Note that you need to specify both input and output filenames for the assembler.

Running Programs

Once you have a .bin file, you can run it in the emulator:

anovak@hypernova:~/workspace/dcpu-emu$ ./cpu hello.bin
Hello world!

====CYCLE 0x0094====
A:  0xbeef      B:  0x0000      C:  0x0000
X:  0x0000      Y:  0x0000      Z:  0x0000
I:  0x000c      J:  0x0000
PC: 0x0021      SP: 0x0000      O:  0x0000
Instruction: 0x85c3     Keyboard:0x0000

SYSTEM HALTED           Press any key to continue...

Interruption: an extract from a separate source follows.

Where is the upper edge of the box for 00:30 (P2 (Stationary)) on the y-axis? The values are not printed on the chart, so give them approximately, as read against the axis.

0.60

Although you didn't see it, the emulated system executed the entire "Hello World" program, displaying the values of the registers and the contents of video memory as it ran. When the halt instruction was encountered--in this case, a "subtract 1 from the program counter" instruction--the (trivial) infinite loop was detected and the emulator stopped.

Notes on Video Memory

Notch's original Hello World program copied data to an area starting at 0x8000, which he described as "Video ram". He has also posted an image of text output in-game, depicting what appears to be a 32-column, 16-line display. This display system has been implemented in the emulator as a block of memory from 0x8000 to 0x8400, where every word corresponds to one character. This appears to be how Notch intends his strings to work, and leaves extra bits for color (which is planned).

Under this implementation, Notch's sample "Hello World" program behaves much as one would expect it to. However, the specifications behind the implementation have not been explicitly discussed by Notch, and may change at a later time to be compatible with the actual game.

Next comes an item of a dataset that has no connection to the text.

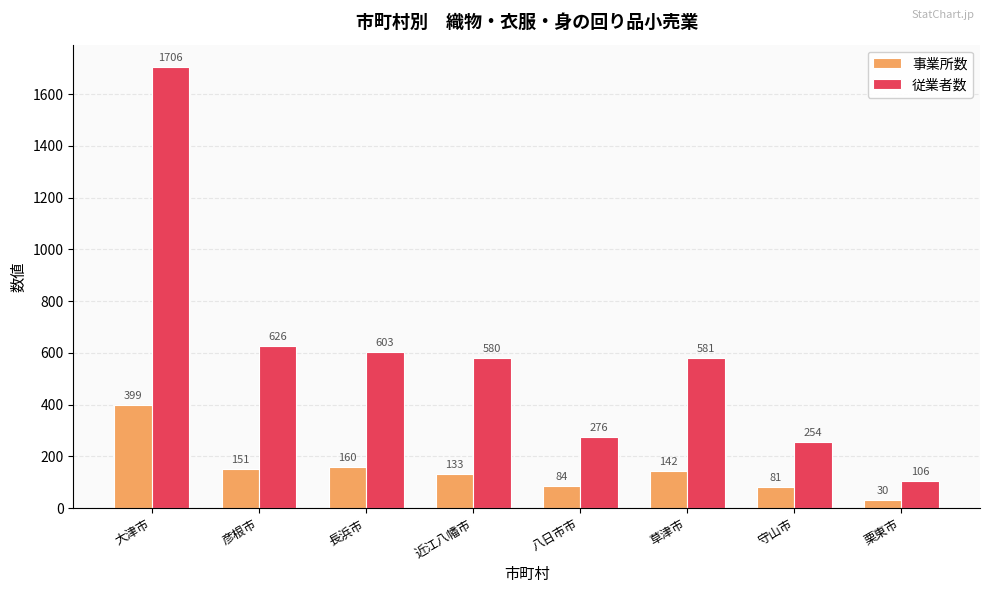

What is the label of the 1st bar from the left?

大津市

Color is currently implemented so that the high 4 bits are the foreground color, the next 4 bits are the background color, and the next bit is the blink attribute. If colors aren't showing up right for you, make sure your terminal supports at least 16 colors:

anovak@hypernova:~/workspace/dcpu-emu$ tput colors

An easy way to set this up on Ubuntu is by installing the ncurses-term package, and setting your TERM variable to xterm-256color:

anovak@hypernova:~/workspace/dcpu-emu$ sudo apt-get install ncurses-term
anovak@hypernova:~/workspace/dcpu-emu$ export TERM=xterm-256color

You may want to add the second line to your ~/.bashrc file.

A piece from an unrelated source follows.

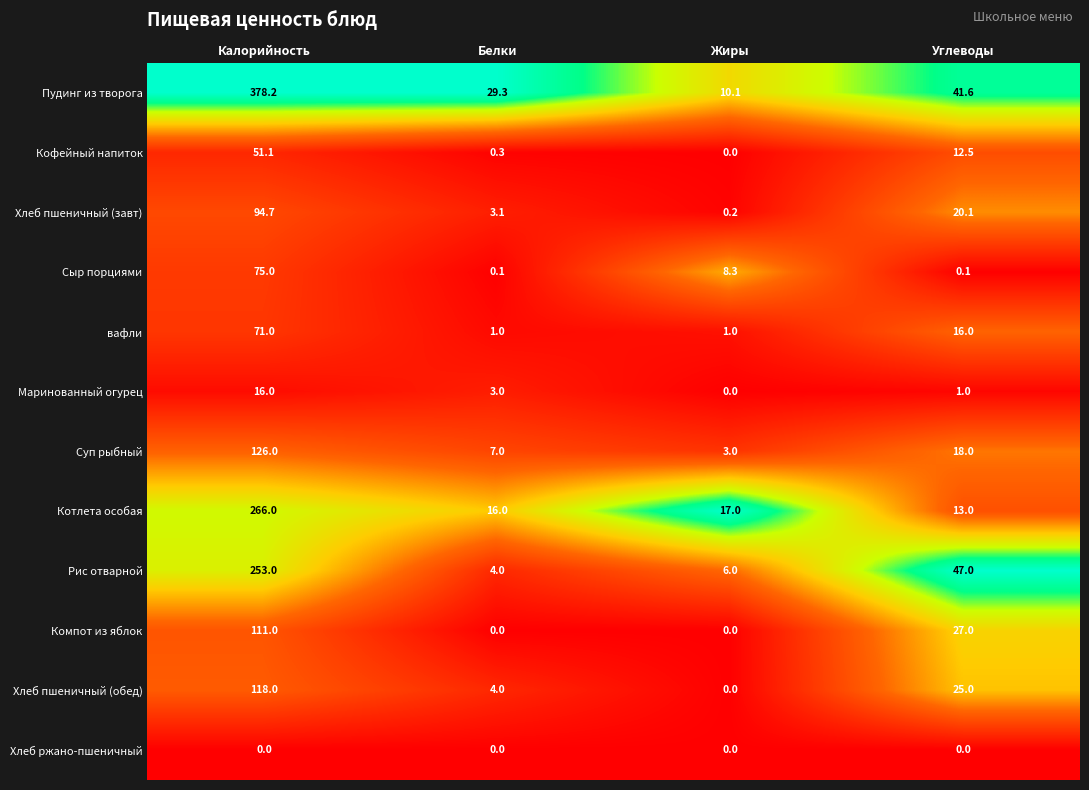

Count the number of data series in this chart.

12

To see colors in action, run the included hello2.asm, based on Notch's color demo.

Notes on Keyboard Input

Keyboard input is implemented as a 16-character ring buffer at 0x9000. This is compatible with deNull's web-based emulator, but not with DCPU Studio. Alternatively, you can compile the emulator to use a single address at 0x9000 as a keyboard device that is reset to 0 after each read.

A simple routine to get a character using the ring buffer is:

:getch SET B, [0x9010]
     SET A, [0x9000+B]
     IFE A, 0
       SET PC, POP
     SET [0x9000+B], 0
     ADD B, 1
     MOD B, 16
     SET [0x9010], B
     SET PC, POP

If you compile the emulator with KEYBOARD_USE_RING 0, you can get the last character pressed with:

SET A, [0x9000]

This routine returns 0 if there is no character available, and the character code otherwise. The included keycodes.asm file can be used to determine character codes.